20 In fig. 2b levert de filtering van het referentie spraak signaal s(n) door het inverse LPC-filter Ap(z) het residu signaal r(n) . Dit signaal wordt vergeleken met het multipulse model r (n) daarvan in V£^SGll2X'vOlir&b 2 Πώ t verschil worde gewogen overeenkomstig de filter- functie 1/A (z). Het resultaat is het foutsignaal £ (n) .dat sterkIn Fig. 2b, the filtering of the reference speech signal s (n) through the inverse LPC filter Ap (z) produces the residue signal r (n). This signal is compared to its multipulse model r (n) in V ^ SG ll ll ll 2 2 X v O ir ir ir ir & & verschil verschil verschil verschil verschil verschil verschil verschil verschil verschil verschil verschil verschil verschil verschil verschil verschil verschil verschil Πώ verschil verschil Πώ verschil Πώ Πώ of the difference weighted according to filter function 1 / A (z). The result is the error signal £ (n). That strong

f Qf Q

2g samenhangt met het foutsignaal e (n).2g is related to the error signal e (n).

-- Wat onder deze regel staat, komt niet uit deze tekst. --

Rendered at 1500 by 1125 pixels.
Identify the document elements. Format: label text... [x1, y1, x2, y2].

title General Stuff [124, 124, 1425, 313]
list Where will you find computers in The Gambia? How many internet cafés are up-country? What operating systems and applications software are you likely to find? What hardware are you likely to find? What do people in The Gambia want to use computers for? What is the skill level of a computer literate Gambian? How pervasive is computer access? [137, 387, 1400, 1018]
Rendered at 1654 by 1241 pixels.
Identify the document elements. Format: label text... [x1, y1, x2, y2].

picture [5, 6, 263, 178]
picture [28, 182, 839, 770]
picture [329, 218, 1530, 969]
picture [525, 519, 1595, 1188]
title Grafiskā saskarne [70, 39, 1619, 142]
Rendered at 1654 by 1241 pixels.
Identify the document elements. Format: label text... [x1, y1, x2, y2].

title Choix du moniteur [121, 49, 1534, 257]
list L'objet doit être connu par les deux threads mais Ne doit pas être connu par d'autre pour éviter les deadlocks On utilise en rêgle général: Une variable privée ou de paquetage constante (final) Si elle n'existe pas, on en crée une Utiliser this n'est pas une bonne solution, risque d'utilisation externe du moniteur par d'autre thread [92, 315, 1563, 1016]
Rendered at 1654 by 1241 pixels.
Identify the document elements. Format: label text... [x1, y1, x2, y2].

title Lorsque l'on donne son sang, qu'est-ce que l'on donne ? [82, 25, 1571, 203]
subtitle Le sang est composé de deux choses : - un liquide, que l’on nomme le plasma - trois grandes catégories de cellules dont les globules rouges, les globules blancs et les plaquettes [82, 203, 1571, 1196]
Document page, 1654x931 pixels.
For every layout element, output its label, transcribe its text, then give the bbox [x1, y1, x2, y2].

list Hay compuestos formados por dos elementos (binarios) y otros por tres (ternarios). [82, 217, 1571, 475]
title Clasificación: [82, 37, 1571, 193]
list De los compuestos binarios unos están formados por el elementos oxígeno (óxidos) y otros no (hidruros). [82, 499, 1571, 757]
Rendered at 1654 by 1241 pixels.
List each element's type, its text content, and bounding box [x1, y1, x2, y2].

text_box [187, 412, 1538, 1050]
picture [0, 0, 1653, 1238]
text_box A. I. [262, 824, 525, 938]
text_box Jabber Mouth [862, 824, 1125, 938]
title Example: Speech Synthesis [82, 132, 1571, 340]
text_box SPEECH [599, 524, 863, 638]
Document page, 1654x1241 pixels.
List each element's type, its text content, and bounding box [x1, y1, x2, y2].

De figuren 1, 2a en 2b representeren de stand van de techniek zoals weergegeven in de hierboven genoemde literatuurplaats of, zoals in het geval van fig. 2b, voor de hand liggende uitbreidingen daarvan.Figures 1, 2a and 2b represent the prior art as shown in the above literature or, as in the case of Figure 2b, obvious extensions thereof.

De figuren 2a en 2b representeren verder alternatieve methoden 30 voor het berekenen van een significant foutsignaal e(n) of £ (n) waarvan de tweede het voordeel heeft van een eenvoudige structuur.Figures 2a and 2b further represent alternative methods for calculating a significant error signal e (n) or £ (n) the second of which has the advantage of a simple structure.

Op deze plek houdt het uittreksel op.